Life.—The long and peaceful lives of Browning and Tennyson, the two most eminent poets of the Victorian age, are in marked contrast to the short and troubled careers of Byron, Shelley, and Keats.
Robert Browning's life was uneventful but happy. He inherited a magnificent physique and constitution from his father, who never knew a day's illness. With such health, Robert Browning felt a keen relish for physical existence and a robust joyousness in all kinds of activity. Late in life he wrote, in the poem At the Mermaid:—
"Have you found your life distasteful?
My life did, and does, smack sweet.
* * * * *
I find earth not gray but rosy,
Heaven not grim but fair of hue.
Do I stoop? I pluck a posy.
Do I stand and stare? All's blue."
Again, in Saul, he burst forth with the lines:—
"How good is man's life, the mere living! how fit to employ
All the heart and the soul and the senses forever in joy?"
These lines, vibrant with life and joy, could not have been written by a man of failing vitality or physical weakness.
Robert Browning was born in 1812 at Camberwell, whose slopes overlook the smoky chimneys of London. In this beautiful suburb he spent his early years in the companionship of a brother and a sister. A highly gifted father and a musical mother assisted intelligently in the development of their children. Browning's education was conducted mainly under his father's eye. The boy attended neither a large school nor a college. After he had passed from the hands of tutors, he spent some time in travel, and was wont to call Italy his university. Although his training was received in an irregular way, his scholarship cannot be doubted by the student of his poetry.
He early determined to devote his life to poetry, and his father wisely refrained from interfering with his son's ambitions.
[Illustration: ELIZABETH BARRETT BROWNING. From the painting by
Field Talfourd, National Portrait Gallery._]

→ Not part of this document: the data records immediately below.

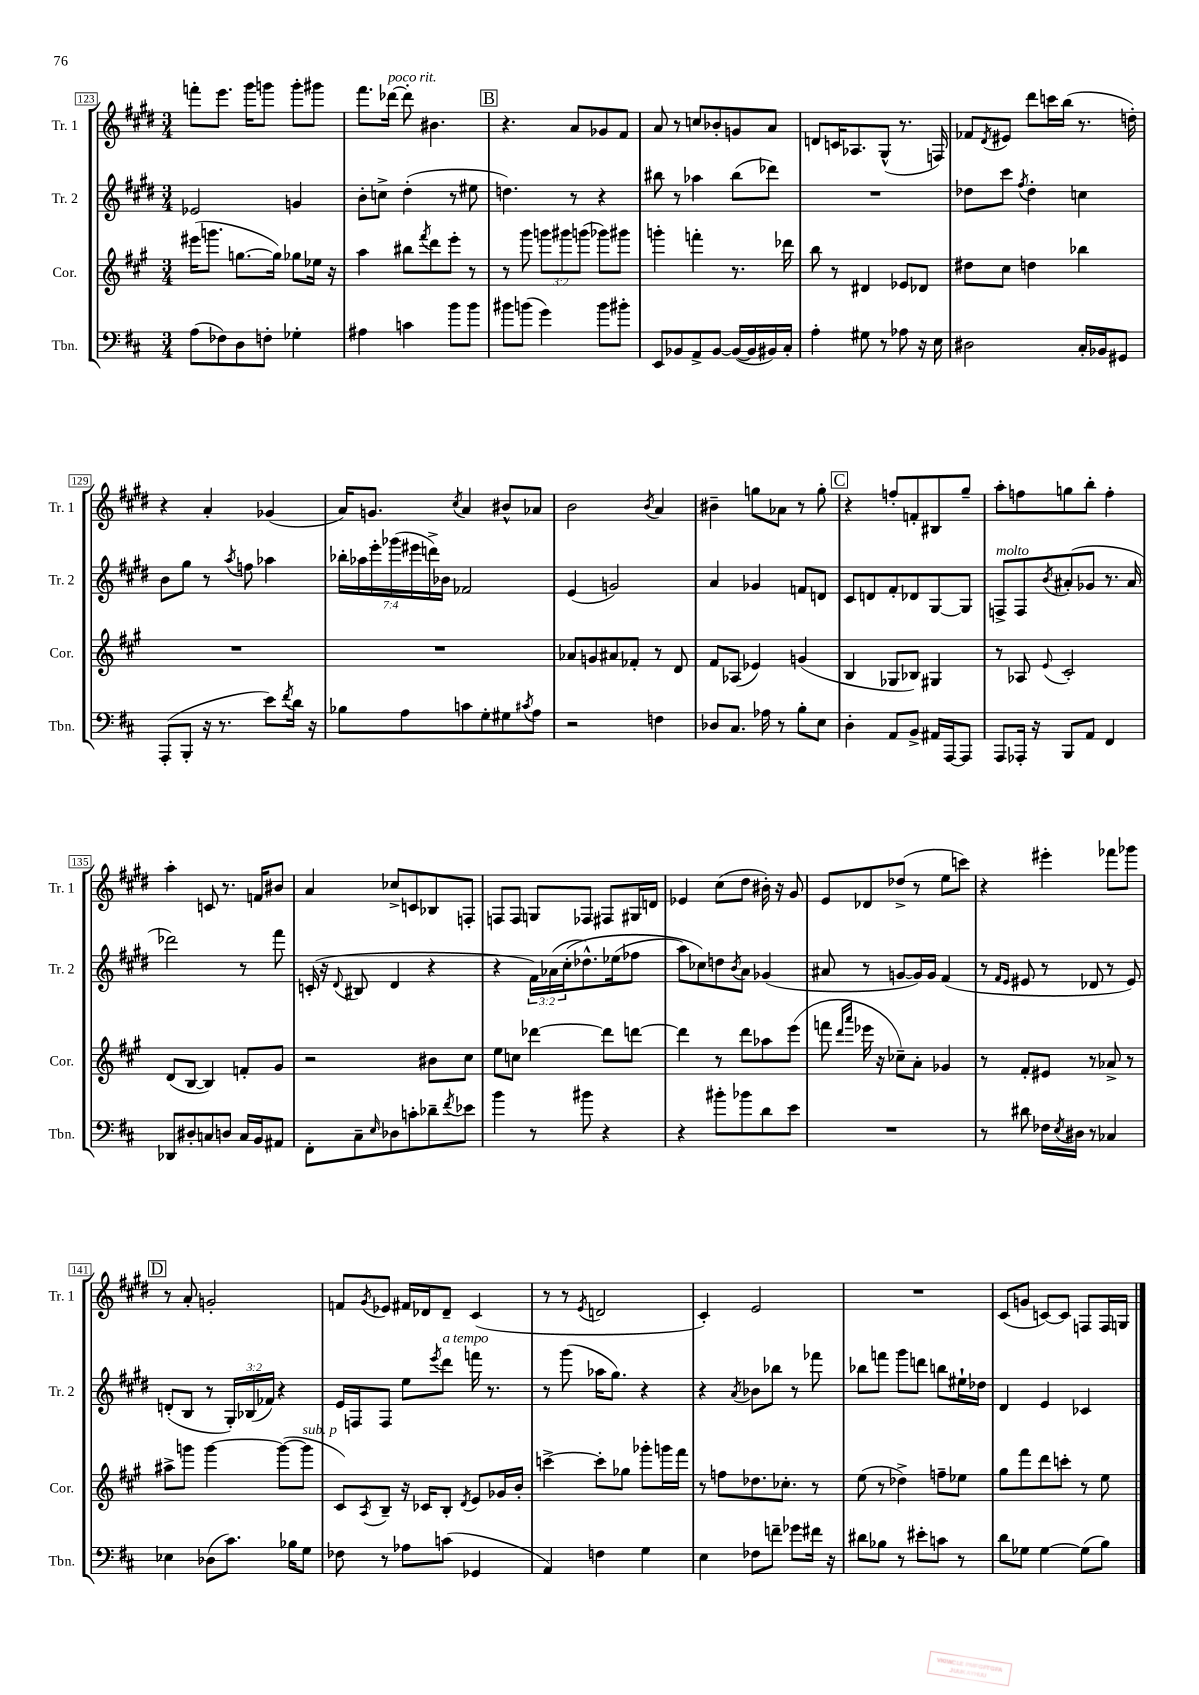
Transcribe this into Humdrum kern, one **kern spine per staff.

**kern	**kern	**kern	**kern
*part4	*part3	*part2	*part1
*staff4	*staff3	*staff2	*staff1
*I"Tbn.	*I"Cor.	*I"Tr. 2	*I"Tr. 1
*I'Tbn.	*I'Cor.	*I'Tr. 2	*I'Tr. 1
*clefF4	*clefG2	*clefG2	*clefG2
*k[f#c#]	*k[f#c#g#]	*k[f#c#g#d#]	*k[f#c#g#d#]
*M3/4	*M3/4	*M3/4	*M3/4
=123	=123	=123	=123
(8A\L	(16eee#X\KL	2e-X/	8fffn'\L
.	8.gggn\J	.	.
8F-X\)	.	.	8.eee\J
8D\	[8.ggn\L	.	.
.	.	.	16ggg#\KL
8Fn'\J	.	.	8gggn\J
.	16gg\Jk])	.	.
4G-X'\	8gg-X\L	4gn/	8ggg'\L
.	16ee-X\Jk	.	8ggg#X\J
.	16r	.	.
=124	=124	=124	=124
4A#X\	4aa\	8b'\L	8.fff#\L
.	.	8ccn^\J	.
!	!	!	!LO:TX:a:i:t=poco rit.
.	.	.	[16ddd-X\Jk
4cn\	8bb#X\L	(4dd#'\	8ddd-'\]
.	8qfff#/	.	.
.	8ddd\	.	4.b#X\
8b\L	8eee'\J	8r	.
8b\J	8r	8ee#X\	.
!!LO:REH:place=s1:t=B
=125	=125	=125	=125
8b#X\L	8r	4.ddn\)	4.r
(8bn\J	8ggg#\	.	.
4g\)	12gggn\L	.	.
.	12ggg#X\	.	.
.	.	8r	8a/L
.	(12gggn\J	.	.
8b\L	8ggg-X\L)	4r	8g-X/
8b#X'\J	8ggg#X\J	.	8f#/J
=126	=126	=126	=126
8EE/L	4gggn'\	8bb#X\	8a/
8BB-X/	.	8r	8r
8AA^/	4fffn'\	4aa-X\	8ccn/L
[8BB-/J	.	.	8b-X'/
(16BB-/LL_	8.r	(8bb#\L	8gn/
16BB-/]	.	.	.
16BB#X/)	.	8ddd-X\J)	8a/J
16C#'/JJ	16ddd-X\	.	.
=127	=127	=127	=127
4A'\	8bb\	2.r	8dn/L
.	8r	.	16cn/K
.	.	.	8.A-X/
8G#X\	4d#X/	.	.
8r	.	.	(8G#^^/J
8A-X\	8e-X/L	.	8.r
16r	8d-X/J	.	.
16E\	.	.	16Fn/)
=128	=128	=128	=128
2D#X\	8dd#X\L	8dd-X\L	8f-X/L
.	.	.	8qd#/
.	8cc#\J	8ccc#\J	8e#X/J
.	.	8qff#/	.
.	4ddn\	4dd-'\	8ddd#\L
.	.	.	16cccn\L
.	.	.	(16bb\JJ
16C#'/LL	4bb-X\	4ccn\	8.r
16BB-X/J	.	.	.
8GG#X/J	.	.	.
.	.	.	16ddn'\)
!!LO:LB:g=z
=129	=129	=129	=129
(8AAA'/L	2.r	8b\L	4r
8BBB'/J	.	8gg#\J	.
16r	.	8r	4a'/
8.r	.	.	.
.	.	8qaa/	.
.	.	8ffn\	.
8e\L)	.	4aa-X\	(4g-X/
8qf#/	.	.	.
16d\Jk	.	.	.
16r	.	.	.
=130	=130	=130	=130
8B-X\L	2.r	28bb-X'\LL	16a/KL)
.	.	28aa-X\	.
.	.	.	8.gn/J
.	.	28eee'\	.
.	.	(28ggg-X\	.
8A\	.	.	.
.	.	28eee#X\	.
.	.	28dddn^\)	.
.	.	28b-X\JJ	.
.	.	.	8qcc#/
8cn\	.	2f-X/	4a/
8G'\	.	.	.
8G#X\	.	.	8b#X^^/L
8qc#X/	.	.	.
8A\J	.	.	8a-X/J
=131	=131	=131	=131
2r	8a-X/L	(4e/	2b\
.	8gn/	.	.
.	8a#X/	2gn/)	.
.	8f-X'/J	.	.
.	.	.	8qb/
4Fn\	8r	.	4a/
.	8d/	.	.
=132	=132	=132	=132
8D-X/L	8f#/L	4a/	4b#X~\
8.C#/J	(8A-X/J	.	.
.	4e-X/)	4g-X/	8ggn\L
16A-X\	.	.	.
8r	.	.	8a-X\J
8B'\L	(4gn/	8fn/L	8r
8E\J	.	8dn/J	8gg'\
!!LO:REH:place=s1:t=C
=133	=133	=133	=133
4D'\	4B/	8c#/L	4r
.	.	8dn/	.
8AA/L	8G-X/L	8f#'/	8ffn'/L
8BB^/J	8B-X/J)	8d-X/	8fn'/
16AA#X/LL	4G#X/	[8G#/	8B#X/
[16AAA/J	.	.	.
8AAA/J]	.	8G#/J]	8gg#~/J
=134	=134	=134	=134
!	!	!LO:TX:a:i:t=molto	!
8AAA/L	8r	8Fn^/L	8aa'\L
16AAA-X'/Jk	8A-X/	8F/	8ffn\
16r	.	.	.
.	8qqe/	8qb/	.
8BBB/L	2c#'/	(8a#X'/	8ggn\
8AA/J	.	8g-X/J	8bb'\J
4FF#/	.	8.r	4ff'\
.	.	16a#/	.
!!LO:LB:g=z
=135	=135	=135	=135
8DD-X/L	(8d/L	2ddd-X\)	4aa'\
8D#X'/	[8B/J	.	.
8Cn/	4B/])	.	8cn/
8Dn/J	.	.	8.r
16C/LL	8fn'/L	8r	.
16BB/J	.	.	16fn/KL
8AA#X/J	8g#/J	8fff#\	8b#X/J
=136	=136	=136	=136
8FF#'\L	2r	(16cn'/	4a/
.	.	16r	.
.	.	8qqd#/	.
8C#~\	.	8B#X/	.
16qqE/	.	.	.
8D-X\	.	4d#/	8cc-X^/L
8cn'\	.	.	8cn/
8d-X~\	8b#X\L	4r	8B-X/
8qf#/	.	.	.
8e-X\J	8cc#\J	.	8Fn'/J
=137	=137	=137	=137
4b\	8ee\L	4r	8Fn/L
.	8ccn\J	.	8F/J
8r	[4ddd-X\	24f#\LL)	8Gn/L
.	.	(24a-X\	.
.	.	(24cc#'\J	.
8b#X\	.	8.dd-X^^\)	8F-X/J
4r	8ddd-\L]	.	8F#X/L
.	.	(16ee-X\k	.
.	[8dddn\J	8ff-X\J	16G#X/L
.	.	.	16dn/JJ
=138	=138	=138	=138
4r	4ddd\]	8aa\L)	4e-X/
.	.	8cc-X\)	.
8b#X'\L	8r	8ddn\	(8cc#\L
.	.	8qb/	.
8b-X\	8ddd\L	8a\J	8dd#\J
8d\	8aa-X\	(4g-X/	16b#X'\)
.	.	.	16r
8e\J	(8eee\J	.	8g#/
=139	=139	=139	=139
2.r	8fffn\	8a#X/	8e/L
.	16qqddd/LL	.	.
.	16qqaaa/JJ	.	.
.	16eee-X\	8r	8d-X/
.	16r	.	.
.	8cc-X~\L)	[8gn/L	(8dd-X^/J
.	8a'\J	16g/L])	8r
.	.	16g/JJ	.
.	4g-X/	(4f#/	8ee\L
.	.	.	8cccn\J)
=140	=140	=140	=140
8r	8r	8r	4r
.	.	16qqf#/LL	.
.	.	16qqe/JJ	.
8d#X\	8f#'/L	8e#X/	.
16F-X\LL	8e#X/J	8r	4eee#X'\
8qE/	.	.	.
16D#X\JJ	.	.	.
8r	8r	8d-X/	.
4C-X/	8a-X^/	8r	8fff-X\L
.	8r	8e#/)	8ggg-X\J
!!LO:LB:g=z
!!LO:REH:place=s1:t=D
=141	=141	=141	=141
4E-X\	8aa#X^\L	(8dn'/L	8r
.	8gggn\J	8B/J	8a'/
(8D-X\L	[4ggg\	8r	2gn'/
8.c#\J)	.	24G#'/LL)	.
.	.	(24B-X/	.
.	.	24f-X/JJ)	.
.	(8ggg\L_	4r	.
16B-X\KL	.	.	.
!	!LO:TX:a:i:t=sub. p	!	!
8G\J	8ggg\J]	.	.
=142	=142	=142	=142
8F-X\	8c#/L)	16e/LL	8fn/L
.	.	16Fn/J	.
.	8qA/	.	8qg#/
8r	8B~/J	8F/J	8e-X/J
8A-X\L	16r	8ee\L	16f#X/LL
.	16c-X/KL	.	16d-X/J
.	.	8qeee/	.
!	!	!LO:TX:a:i:t=a tempo	!
(8cn\J	8B'/J	8ddd#\J	8d-~/J
.	8qd/	.	.
4GG-X/	8e/L	16fffn\	(4c#/
.	.	8.r	.
.	16g-X/L	.	.
.	16b'/JJ	.	.
=143	=143	=143	=143
4AA/)	[4cccn^\	8r	8r
.	.	(8ggg#\	8r
.	.	.	8qe/
4Fn\	8ccc'\L]	16aa-X\KL	2dn/
.	.	8.gg#\J)	.
.	8gg-X\J	.	.
4G\	8ggg-X'\L	4r	.
.	16gggn\L	.	.
.	16fff#\JJ	.	.
=144	=144	=144	=144
4E\	8r	4r	4c#'/)
.	8ffn\L	.	.
.	.	8qa/	.
8F-X\L	8.dd-X\	8b-X\L	2e/
8fn~\J	.	8bb-X\J	.
.	8.cc-X'\J	.	.
8g-X\L	.	8r	.
16f#X\Jk	8r	8fff-X\	.
16r	.	.	.
=145	=145	=145	=145
8d#X\L	(8ee\	8bb-X\L	2.r
8B-X\J	8r	8fffn\J	.
8r	4dd-X^\)	8ggg#\L	.
8e#X'\L	.	8dddn\J	.
8cn\J	8ffn~\L	8bbn\L	.
8r	8ee-X\J	16ee#X`\L	.
.	.	16dd-X\JJ	.
=146	=146	=146	=146
8d\L	8gg#\L	4d#/	(8c#/L
8G-X\J	8fff#\	.	8gn/J
[4G-\	8ddd\	4e/	[8cn/L)
.	8cccn'\J	.	8c/J]
(8G-\L]	8r	4c-X/	8Fn/L
8B\J)	8ee\	.	16F/L
.	.	.	16Gn/JJ
==	==	==	==
*-	*-	*-	*-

Romantic Marriage with Elizabeth Barrett Barrett,—Her Poetry.—In 1845, after Browning had published some ten volumes of verse, among which were Paracelsus (1835), Pippa Passes (1841), and Dramatic Lyrics (1842), he met Miss Elizabeth Barrett Barrett (1806-1861), whose poetic reputation was then greater than his own. The publication in 1898 of The Letters of Robert Browning and Elizabeth Barrett Barrett disclosed an unusual romance. When he first met her, she was an invalid in her father's London house, passing a large part of her time on the couch, scarcely able to see all the members of her own family at the same time. His magnetic influence helped her to make more frequent journeys from the sofa to an armchair, then to walk across the room, and soon to take drives.